__Yapılacak iş__
Aşağıdaki kayıtların bütün satırlarını hiç değiştirmeden yeniden yazın, ama resimleri cevaba almayın.

Bir veri bloğu:
══════════════════════════════

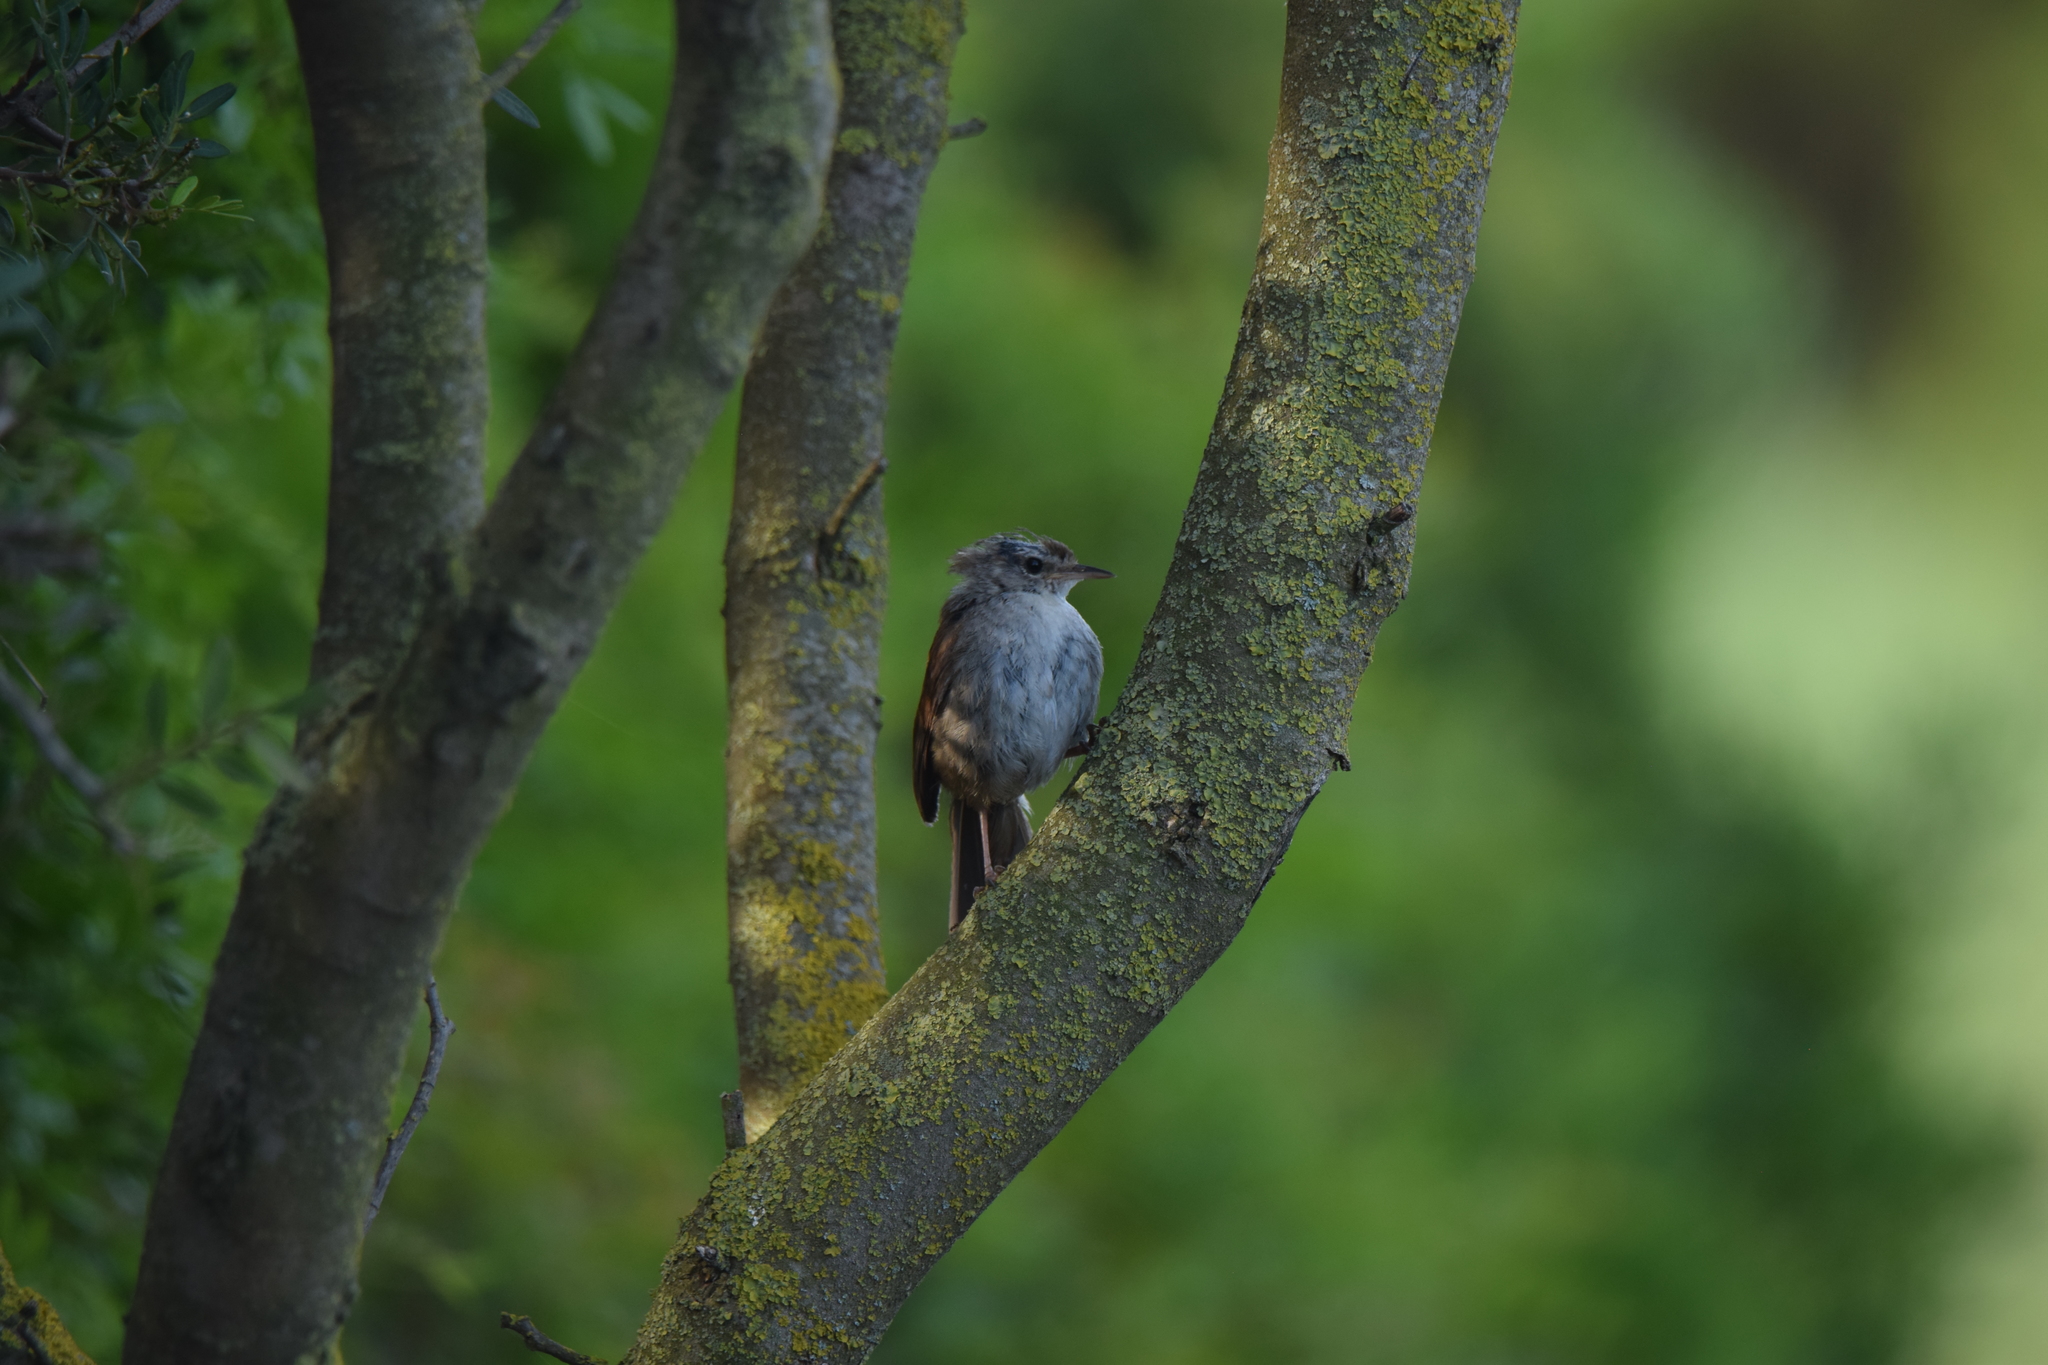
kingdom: Animalia
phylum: Chordata
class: Aves
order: Passeriformes
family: Cettiidae
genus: Cettia
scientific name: Cettia cetti
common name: Cetti's warbler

══════════════════════════════

__Bu işin cevabı__
kingdom: Animalia
phylum: Chordata
class: Aves
order: Passeriformes
family: Cettiidae
genus: Cettia
scientific name: Cettia cetti
common name: Cetti's warbler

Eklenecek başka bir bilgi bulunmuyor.